# JOB ITEM
Reproduce the entries in full and exactly. Pictures stay out.

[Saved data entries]

◆ ◆ ◆ ◆

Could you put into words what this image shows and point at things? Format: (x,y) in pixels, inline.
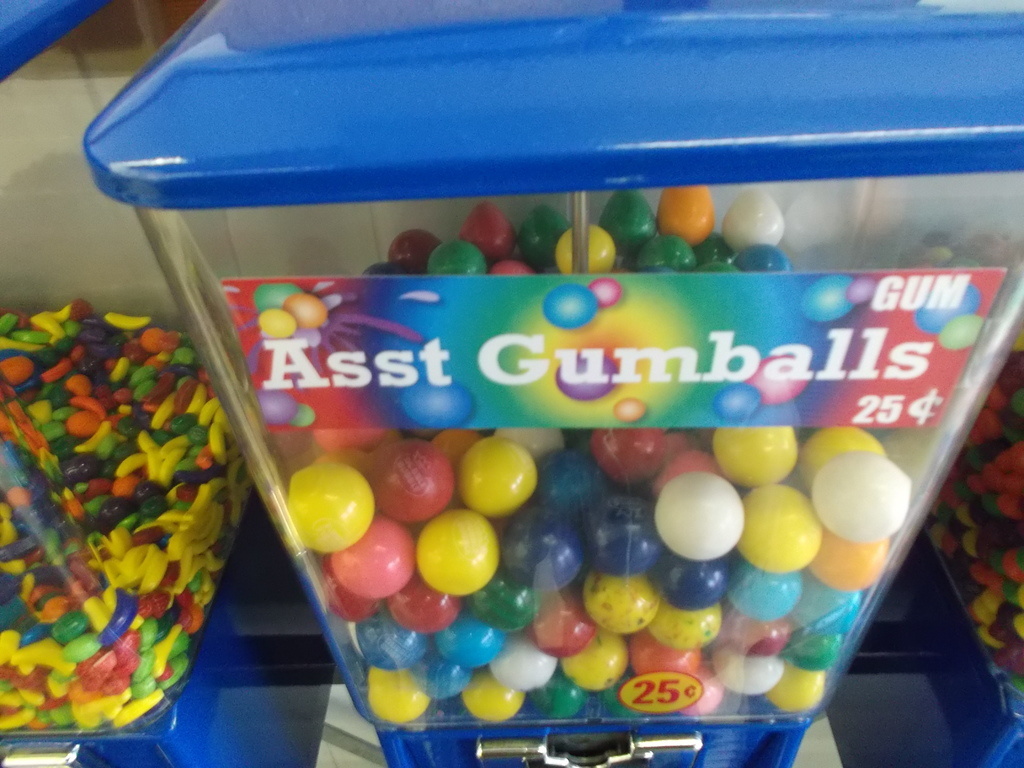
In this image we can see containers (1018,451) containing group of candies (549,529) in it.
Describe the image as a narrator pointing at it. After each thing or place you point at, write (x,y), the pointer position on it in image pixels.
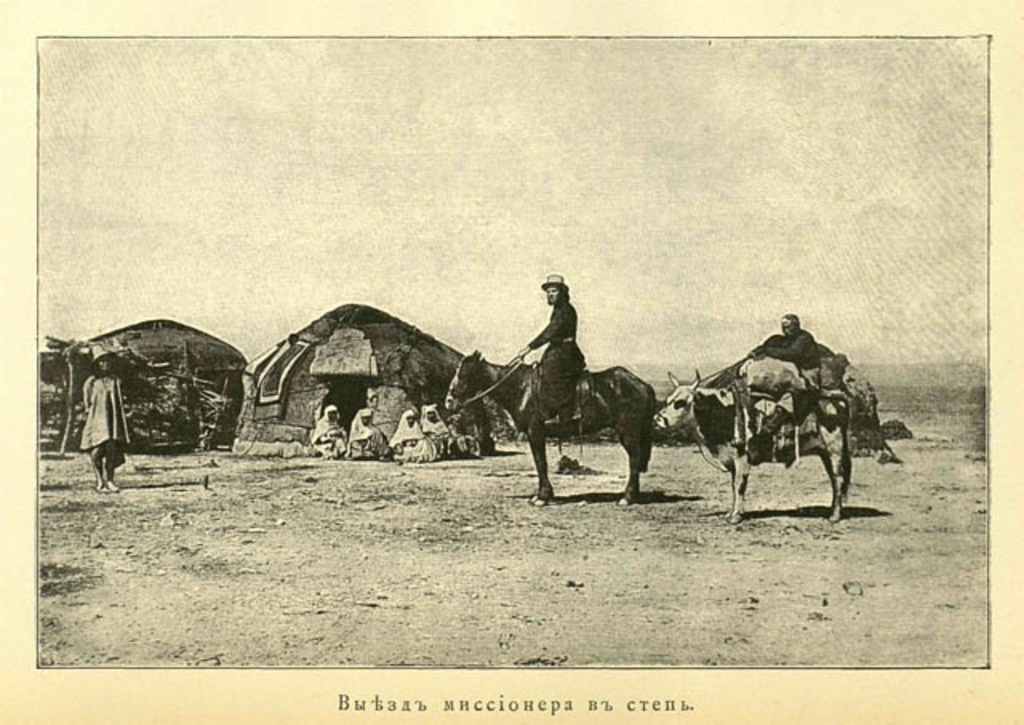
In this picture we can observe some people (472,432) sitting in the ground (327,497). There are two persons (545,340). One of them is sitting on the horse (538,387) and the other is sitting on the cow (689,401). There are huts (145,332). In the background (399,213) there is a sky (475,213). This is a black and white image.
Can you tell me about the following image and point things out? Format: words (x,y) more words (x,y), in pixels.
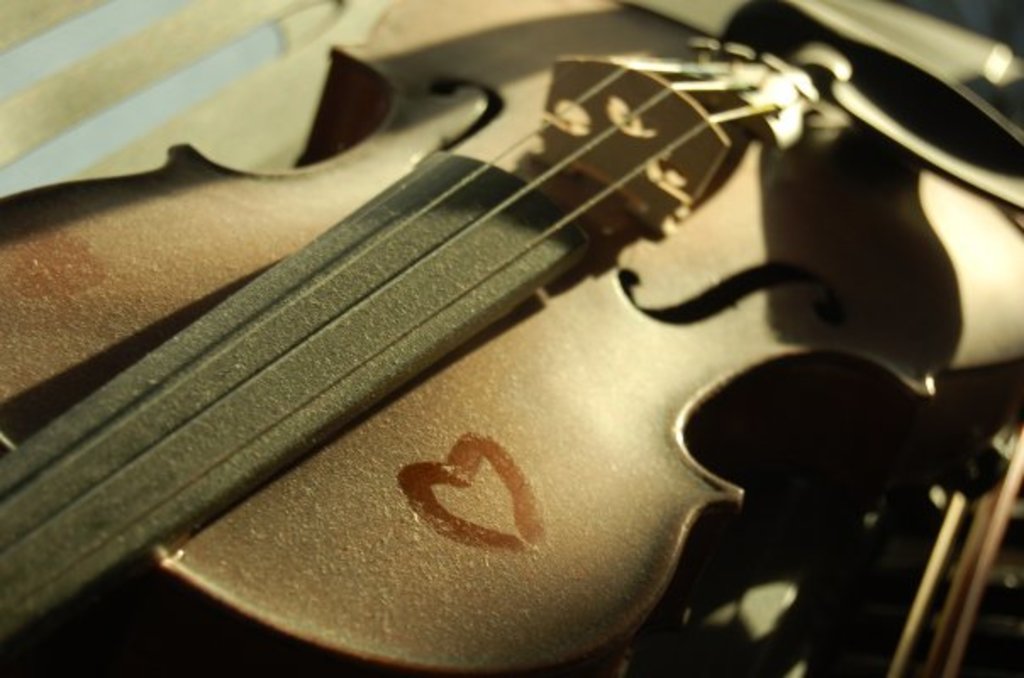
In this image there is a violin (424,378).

◆ ◆ ◆ ◆

# REPLY
Could you put into words what this image shows and point at things? Format: (x,y) in pixels, inline.
In this image we can see containers (1018,451) containing group of candies (549,529) in it.
Describe the image as a narrator pointing at it. After each thing or place you point at, write (x,y), the pointer position on it in image pixels.
In this picture we can observe some people (472,432) sitting in the ground (327,497). There are two persons (545,340). One of them is sitting on the horse (538,387) and the other is sitting on the cow (689,401). There are huts (145,332). In the background (399,213) there is a sky (475,213). This is a black and white image.
Can you tell me about the following image and point things out? Format: words (x,y) more words (x,y), in pixels.
In this image there is a violin (424,378).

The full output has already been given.